Nrama: Series writer Andrew Hope calls Fantomex a Robin Hood type character. What would you say to that?
Crystal: I'd say that’s about right. He wrote the dam thing! Though, he seems much more calculating and cold (at times) than the Archer of Nottingham. Also, he doesn't have a band of Merry Men. He's a mainly a solo act, aside from E.V.A.. whose appearances will hopefully make Merry Men of the male readers.
Nrama: When Fantomex was originally introduced it was a mélange of Fantomas and Diabolik, and this new series – from the solicits at least – seem to be going back in that swanky, sexy secret agent vibe. What can you say about the tone of the series?
Crystal: Yes! I think the best way to describe the series is like a 60's Diabolik / James Bond film mixed with a Ridley Scott sci-fi film. It's a lovely blend of old and new. That retro mix seems to be all the crazy these days.
Nrama: You’re coming into this after a long stint on various Deadpool projects – so how does Fantomex stack up compared to Deadpool?
Crystal: In mob terms (because why not,) Deadpool is where I made my bones. I proved to be a good earner, and showed loyalty on the Merc with a Mouth. Now, I'm being "made" with Fantomex MAX.

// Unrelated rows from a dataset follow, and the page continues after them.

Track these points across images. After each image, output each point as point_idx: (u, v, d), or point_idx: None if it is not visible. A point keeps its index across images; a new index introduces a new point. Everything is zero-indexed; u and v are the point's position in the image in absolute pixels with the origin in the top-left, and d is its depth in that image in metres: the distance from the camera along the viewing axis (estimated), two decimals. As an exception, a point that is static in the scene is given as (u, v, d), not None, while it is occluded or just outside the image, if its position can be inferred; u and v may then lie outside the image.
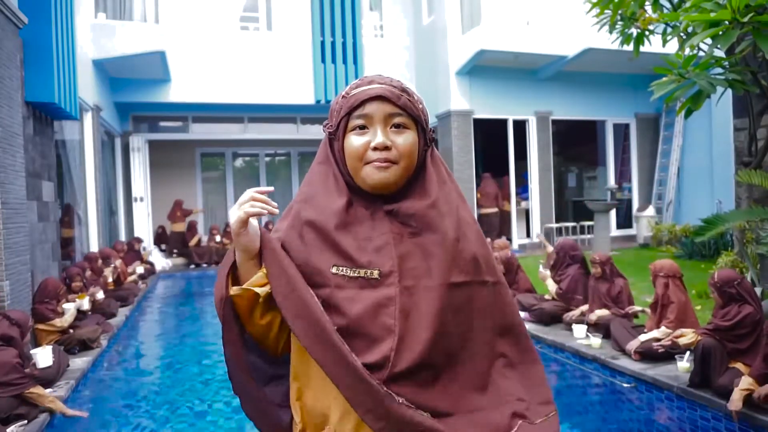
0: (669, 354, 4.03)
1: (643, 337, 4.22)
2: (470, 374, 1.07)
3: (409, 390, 1.01)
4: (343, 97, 1.11)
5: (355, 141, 1.08)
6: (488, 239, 11.43)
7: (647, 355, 4.15)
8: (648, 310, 4.53)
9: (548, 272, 5.64)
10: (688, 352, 3.88)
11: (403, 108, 1.08)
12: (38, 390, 3.51)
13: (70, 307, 5.04)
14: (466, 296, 1.08)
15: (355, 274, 1.05)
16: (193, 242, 11.50)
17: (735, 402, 3.11)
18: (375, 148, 1.06)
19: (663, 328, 4.14)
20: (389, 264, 1.05)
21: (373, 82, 1.10)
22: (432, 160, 1.14)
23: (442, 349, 1.04)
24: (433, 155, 1.15)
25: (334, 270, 1.05)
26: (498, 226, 11.09)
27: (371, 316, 1.02)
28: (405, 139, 1.08)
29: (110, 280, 7.29)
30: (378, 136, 1.06)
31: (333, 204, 1.09)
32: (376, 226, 1.08)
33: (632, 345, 4.23)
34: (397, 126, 1.08)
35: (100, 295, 6.33)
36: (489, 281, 1.12)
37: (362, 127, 1.08)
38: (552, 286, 5.52)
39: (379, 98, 1.07)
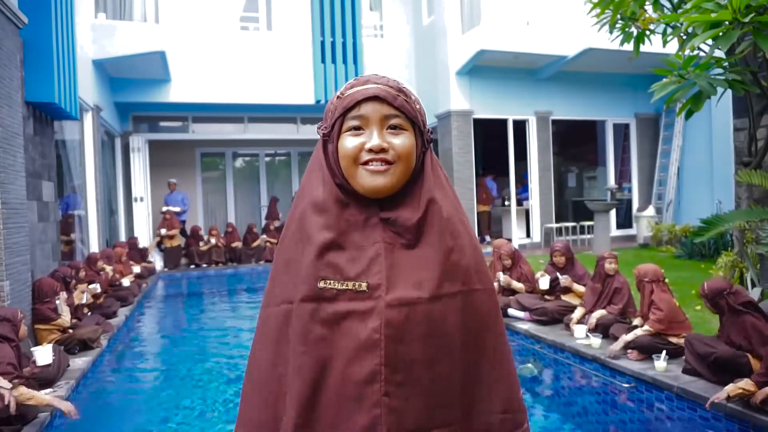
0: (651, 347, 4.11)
1: (629, 337, 4.24)
2: (446, 381, 1.04)
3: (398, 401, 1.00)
4: (338, 97, 1.08)
5: (349, 142, 1.04)
6: (487, 237, 11.62)
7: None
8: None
9: (548, 279, 5.67)
10: (664, 352, 3.97)
11: (400, 109, 1.05)
12: (28, 392, 3.32)
13: (57, 303, 4.97)
14: (454, 306, 1.05)
15: (343, 287, 1.02)
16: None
17: (725, 391, 3.14)
18: (370, 150, 1.03)
19: (646, 327, 4.22)
20: (378, 276, 1.02)
21: (368, 82, 1.06)
22: (431, 164, 1.11)
23: (428, 361, 1.02)
24: (432, 159, 1.12)
25: (321, 284, 1.03)
26: (488, 223, 12.24)
27: (357, 328, 1.00)
28: (402, 141, 1.04)
29: (111, 274, 7.31)
30: (374, 138, 1.03)
31: (323, 215, 1.06)
32: (368, 234, 1.05)
33: (614, 347, 4.29)
34: (394, 127, 1.05)
35: (98, 288, 6.33)
36: (479, 289, 1.09)
37: (357, 128, 1.05)
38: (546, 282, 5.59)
39: (375, 99, 1.04)
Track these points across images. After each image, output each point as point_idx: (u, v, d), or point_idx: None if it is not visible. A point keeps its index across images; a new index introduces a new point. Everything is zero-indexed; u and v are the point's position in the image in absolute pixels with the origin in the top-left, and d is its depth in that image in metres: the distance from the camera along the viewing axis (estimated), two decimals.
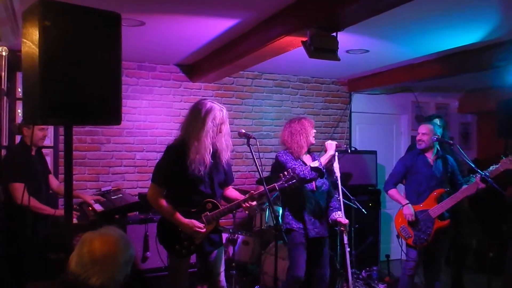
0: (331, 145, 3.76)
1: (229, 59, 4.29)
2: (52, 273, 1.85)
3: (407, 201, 4.09)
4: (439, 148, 4.17)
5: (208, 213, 3.04)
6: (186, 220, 2.98)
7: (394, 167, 4.39)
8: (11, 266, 3.52)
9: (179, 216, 2.99)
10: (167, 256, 3.24)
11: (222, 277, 3.22)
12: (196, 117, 3.03)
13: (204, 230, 2.99)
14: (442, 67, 4.74)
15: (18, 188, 3.51)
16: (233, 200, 3.18)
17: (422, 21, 3.53)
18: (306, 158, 3.77)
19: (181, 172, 2.98)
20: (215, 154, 3.10)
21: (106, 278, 1.61)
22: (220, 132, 3.05)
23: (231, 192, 3.31)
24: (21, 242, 3.45)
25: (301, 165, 3.64)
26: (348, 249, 3.45)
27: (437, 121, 4.54)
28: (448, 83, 6.13)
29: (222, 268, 3.23)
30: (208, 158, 2.99)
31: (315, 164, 3.65)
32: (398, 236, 4.17)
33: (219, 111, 3.05)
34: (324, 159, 3.72)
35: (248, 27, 3.75)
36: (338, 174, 3.62)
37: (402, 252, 4.23)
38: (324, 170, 3.66)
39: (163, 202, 3.01)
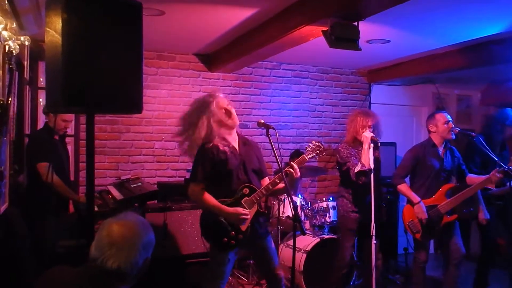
0: (366, 138, 3.71)
1: (248, 49, 4.27)
2: (72, 258, 1.88)
3: (419, 199, 3.93)
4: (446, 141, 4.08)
5: (247, 198, 3.07)
6: (231, 209, 3.01)
7: (403, 159, 4.18)
8: (33, 252, 3.61)
9: (223, 206, 3.02)
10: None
11: (276, 263, 3.23)
12: (197, 110, 3.17)
13: (249, 216, 3.03)
14: (465, 58, 4.64)
15: (45, 166, 3.58)
16: (276, 190, 3.17)
17: (446, 10, 3.46)
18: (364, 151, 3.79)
19: (213, 166, 3.06)
20: (245, 142, 3.20)
21: (122, 261, 1.60)
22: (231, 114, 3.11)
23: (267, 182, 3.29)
24: (44, 226, 3.53)
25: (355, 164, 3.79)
26: (375, 241, 3.42)
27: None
28: (471, 74, 5.99)
29: (276, 257, 3.24)
30: (227, 148, 3.06)
31: (357, 168, 3.71)
32: (405, 231, 4.11)
33: (215, 97, 3.13)
34: (364, 157, 3.69)
35: (267, 16, 3.72)
36: (372, 166, 3.57)
37: (411, 247, 4.18)
38: (369, 168, 3.64)
39: (205, 197, 3.06)
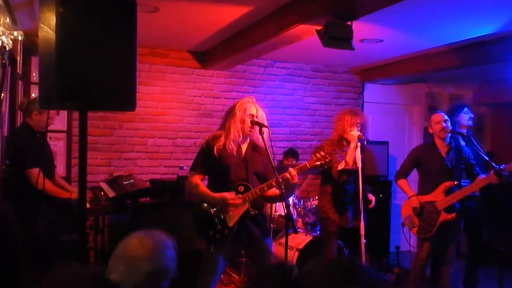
0: (353, 136, 3.71)
1: (242, 47, 4.27)
2: (65, 255, 1.87)
3: (414, 193, 4.06)
4: (451, 140, 4.11)
5: (240, 195, 3.08)
6: (217, 195, 3.04)
7: (405, 158, 4.33)
8: (27, 250, 3.58)
9: (210, 193, 3.07)
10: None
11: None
12: (227, 111, 3.21)
13: (235, 199, 3.03)
14: (458, 58, 4.67)
15: (36, 173, 3.53)
16: (273, 196, 3.18)
17: (438, 10, 3.48)
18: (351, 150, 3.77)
19: (214, 160, 3.09)
20: (255, 148, 3.21)
21: (123, 277, 1.57)
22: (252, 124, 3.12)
23: (272, 191, 3.24)
24: (33, 226, 3.50)
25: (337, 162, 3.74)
26: (365, 241, 3.44)
27: (466, 110, 4.40)
28: (463, 74, 6.03)
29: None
30: (233, 147, 3.08)
31: (341, 166, 3.69)
32: (403, 225, 4.17)
33: (248, 103, 3.14)
34: (349, 156, 3.67)
35: (262, 14, 3.72)
36: (359, 165, 3.57)
37: (408, 243, 4.23)
38: (353, 168, 3.63)
39: (197, 184, 3.13)
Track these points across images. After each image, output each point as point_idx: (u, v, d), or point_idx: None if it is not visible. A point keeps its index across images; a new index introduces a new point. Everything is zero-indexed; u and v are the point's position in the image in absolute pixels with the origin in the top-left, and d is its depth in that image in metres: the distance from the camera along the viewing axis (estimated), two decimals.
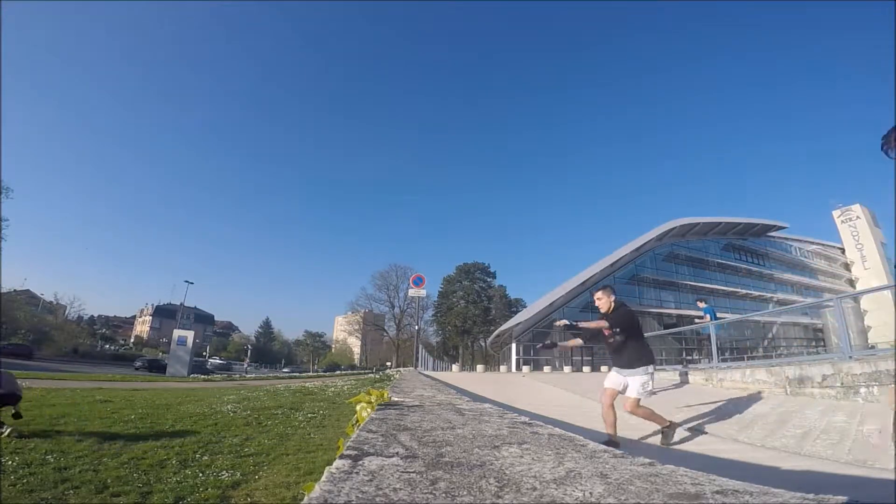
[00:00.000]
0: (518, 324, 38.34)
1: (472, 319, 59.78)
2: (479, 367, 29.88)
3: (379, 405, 1.92)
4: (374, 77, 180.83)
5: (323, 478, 0.70)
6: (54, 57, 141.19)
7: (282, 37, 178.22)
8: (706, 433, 5.13)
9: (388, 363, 61.17)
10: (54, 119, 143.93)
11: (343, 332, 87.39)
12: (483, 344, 58.31)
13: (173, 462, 5.07)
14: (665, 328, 36.05)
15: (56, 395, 9.57)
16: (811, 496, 0.60)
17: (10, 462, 4.51)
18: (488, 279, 64.80)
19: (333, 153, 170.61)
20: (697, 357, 22.76)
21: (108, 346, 58.27)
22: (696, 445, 4.47)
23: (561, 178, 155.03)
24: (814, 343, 45.22)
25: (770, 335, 42.88)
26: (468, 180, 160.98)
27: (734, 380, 8.67)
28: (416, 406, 1.83)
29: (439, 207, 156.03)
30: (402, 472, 0.75)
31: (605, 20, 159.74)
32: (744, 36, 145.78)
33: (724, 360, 11.76)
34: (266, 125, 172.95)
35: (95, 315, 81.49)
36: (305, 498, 0.61)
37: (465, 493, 0.65)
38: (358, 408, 2.07)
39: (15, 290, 45.71)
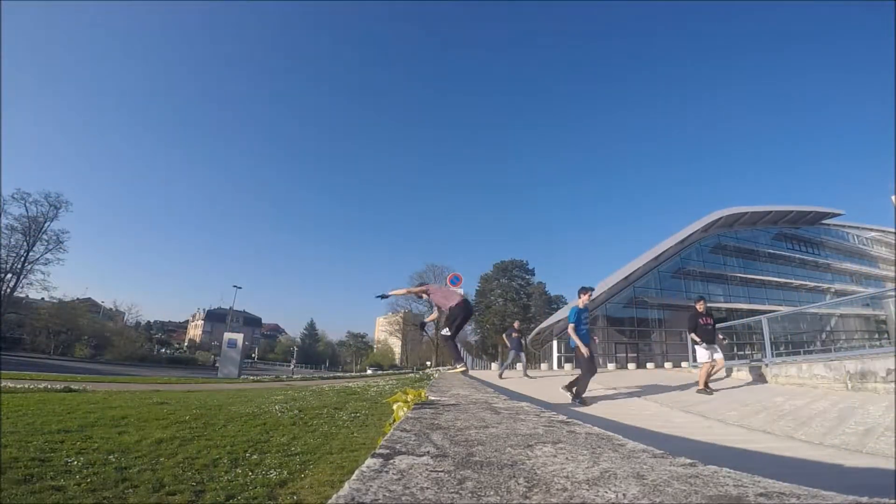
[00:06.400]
0: (559, 321, 37.67)
1: (510, 317, 59.37)
2: (519, 366, 29.50)
3: (416, 404, 1.93)
4: (413, 77, 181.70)
5: (353, 476, 0.71)
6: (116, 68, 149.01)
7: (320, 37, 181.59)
8: (758, 431, 4.91)
9: (428, 363, 61.55)
10: (114, 131, 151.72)
11: (384, 333, 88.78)
12: (523, 342, 57.75)
13: (225, 461, 5.26)
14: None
15: (118, 398, 10.13)
16: (865, 499, 0.56)
17: (75, 462, 4.79)
18: (527, 276, 64.26)
19: (372, 154, 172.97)
20: (750, 352, 21.78)
21: (164, 349, 61.20)
22: (748, 444, 4.29)
23: (604, 174, 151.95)
24: (877, 336, 42.35)
25: (828, 328, 40.51)
26: (507, 176, 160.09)
27: (789, 375, 8.29)
28: (452, 405, 1.83)
29: (476, 203, 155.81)
30: (431, 471, 0.75)
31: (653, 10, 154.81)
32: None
33: (778, 355, 11.21)
34: (313, 129, 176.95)
35: (152, 321, 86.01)
36: (333, 496, 0.62)
37: (491, 493, 0.64)
38: (395, 407, 2.10)
39: (78, 299, 48.29)
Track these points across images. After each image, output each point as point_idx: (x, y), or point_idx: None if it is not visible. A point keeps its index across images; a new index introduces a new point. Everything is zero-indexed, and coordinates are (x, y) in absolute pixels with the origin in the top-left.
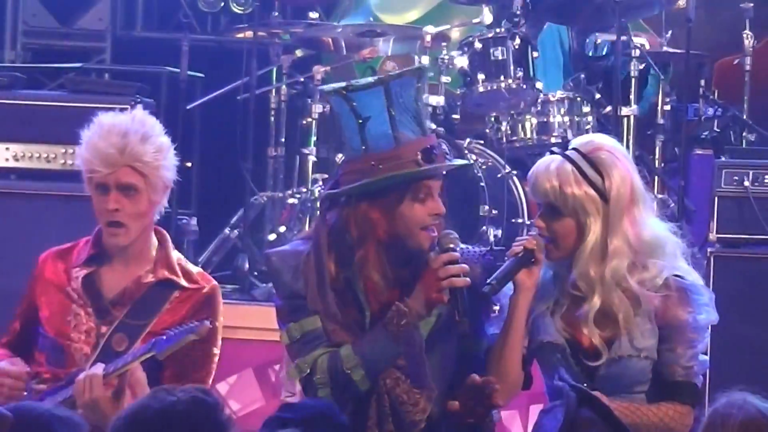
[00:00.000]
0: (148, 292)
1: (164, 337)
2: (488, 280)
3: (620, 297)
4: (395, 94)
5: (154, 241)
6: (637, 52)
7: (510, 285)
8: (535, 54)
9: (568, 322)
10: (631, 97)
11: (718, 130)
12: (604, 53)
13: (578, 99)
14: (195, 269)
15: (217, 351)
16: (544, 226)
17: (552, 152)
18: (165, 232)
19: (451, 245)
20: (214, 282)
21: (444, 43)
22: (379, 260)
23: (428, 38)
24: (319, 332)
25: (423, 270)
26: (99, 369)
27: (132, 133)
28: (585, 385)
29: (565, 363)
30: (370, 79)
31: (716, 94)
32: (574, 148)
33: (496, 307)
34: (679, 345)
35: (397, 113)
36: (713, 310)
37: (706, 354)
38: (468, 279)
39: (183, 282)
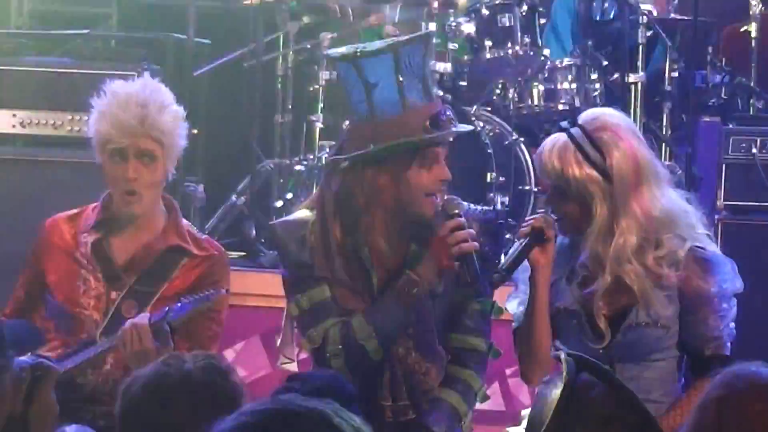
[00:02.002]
0: (158, 259)
1: (179, 304)
2: (499, 267)
3: (633, 270)
4: (404, 60)
5: (163, 208)
6: (645, 19)
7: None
8: (542, 21)
9: (584, 290)
10: (639, 64)
11: (725, 97)
12: (611, 17)
13: (586, 66)
14: (204, 236)
15: (224, 317)
16: (553, 207)
17: (560, 127)
18: (173, 199)
19: (456, 210)
20: (223, 250)
21: (451, 10)
22: (385, 226)
23: (435, 5)
24: (328, 302)
25: (429, 237)
26: (145, 319)
27: (151, 103)
28: (601, 351)
29: (581, 330)
30: (380, 45)
31: (723, 62)
32: (579, 125)
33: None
34: (709, 316)
35: (405, 79)
36: (737, 278)
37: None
38: (476, 243)
39: (192, 248)
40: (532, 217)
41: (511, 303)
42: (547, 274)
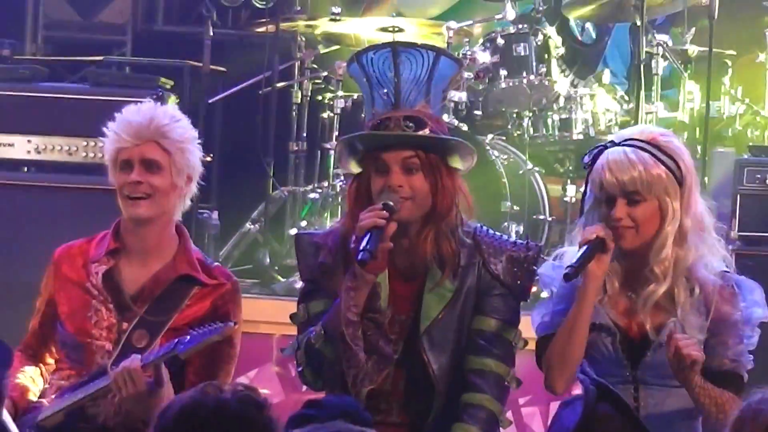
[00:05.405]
0: (168, 288)
1: (188, 338)
2: (567, 265)
3: (683, 283)
4: (368, 69)
5: (174, 237)
6: (660, 50)
7: (556, 273)
8: (558, 50)
9: (618, 310)
10: (654, 94)
11: (740, 128)
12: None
13: (601, 95)
14: (214, 264)
15: (237, 347)
16: (627, 215)
17: (607, 146)
18: (184, 227)
19: (390, 203)
20: (234, 278)
21: (466, 39)
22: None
23: (451, 34)
24: (321, 316)
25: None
26: (136, 362)
27: (161, 111)
28: (628, 373)
29: (612, 347)
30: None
31: (738, 92)
32: (632, 139)
33: (544, 293)
34: (730, 338)
35: (372, 88)
36: (765, 306)
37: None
38: (380, 221)
39: (203, 278)
40: (594, 226)
41: (536, 312)
42: (598, 286)
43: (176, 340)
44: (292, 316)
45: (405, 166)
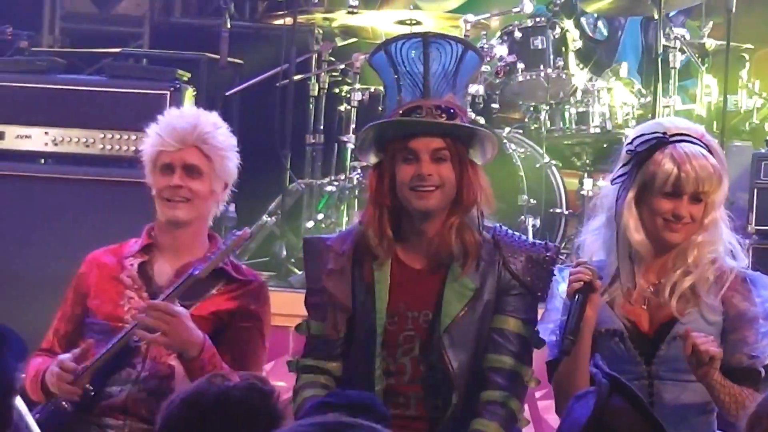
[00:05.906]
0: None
1: (201, 265)
2: (565, 335)
3: (708, 272)
4: (396, 58)
5: (206, 241)
6: (678, 43)
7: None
8: (575, 43)
9: (626, 309)
10: (672, 87)
11: (757, 122)
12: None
13: (618, 88)
14: (242, 265)
15: (267, 339)
16: (689, 213)
17: (665, 138)
18: (216, 234)
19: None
20: (262, 278)
21: (483, 32)
22: (376, 220)
23: (468, 27)
24: (320, 341)
25: (411, 233)
26: (169, 304)
27: (205, 118)
28: (643, 368)
29: (624, 346)
30: (377, 44)
31: (756, 86)
32: (689, 135)
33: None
34: (750, 335)
35: (400, 76)
36: None
37: None
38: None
39: (231, 271)
40: (576, 270)
41: (542, 331)
42: (593, 325)
43: (192, 268)
44: (297, 327)
45: (434, 156)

Like I said earlier, I think this book is going to put me on the map. I've loved working on Deadpool, and would love continue to do so in the future, but Deadpool can be a niche book. While it did great things for launching my career at Marvel, I became known as a Deadpool artist, someone who deals with humor. It can be hard to break out of that sort of labeling. This book is extremely different. It's action, it's violence, it's sex, and it's certainly not slapstick. That’s what I mean when I say this is my breakout book. I love Deadpool, but there's more to me as a storyteller than Deadpool alone.
Nrama: Speaking of your past, you’re no stranger to the MAX line, having drawn Deadpool MAX – and also knowing the line between the MAX books and normal books having drawn Deadpool as well. Can you delineate any specific examples of things you’re able to do in this book that you wouldn’t be able to if it was a non-MAX book?
Crystal: I drew a guy getting his brain punched through the back of his skull, a sexy French maid, and a tentacle ripping in half. These are just a few examples of how i get my hands dirty in a MAX book. It's great fun, for sure.
It's entertainment for a "mature" reader. The shows I watch tend to fall under this category (The Sopranos, The Wire, Breaking Bad, Boardwalk Empire, etc.) It's nice to work on a story that falls in line with my personal tastes.
Nrama: You're doing all this while balancing a career teaching comics art at the Atlanta campus of the Savannah College of Art & Design and also doing an artist's podcast called InkPulp Audio. Having so many things going on, how does that affect you when you're working on your boards?
Crystal: Actually, I'm least affected when I’m working on pages. I can really get into the groove and focus on the story at hand. There are times where it's challenging, because of all the stresses of having such a complicated life... But, all in all, I am very happy when I’m working on pages. I can compartmentalize the rest. When I’m at home, it's a whole different issue. That’s where my anxiety attacks occur. [Laughs]
Nrama: Speaking of that anxiety and this being such a big project for you, will you be talking about Fantomex MAX in a future episode of Inkpulp Audio?
Crystal: The writer Andrew Hope and I will be recording a podcast during New York Comic Con. I'm sure we'll talk about the book some but we'll have some deeper, more personal stuff to talk about. After all, Inkpulp Audio is more about the artist, less about the work.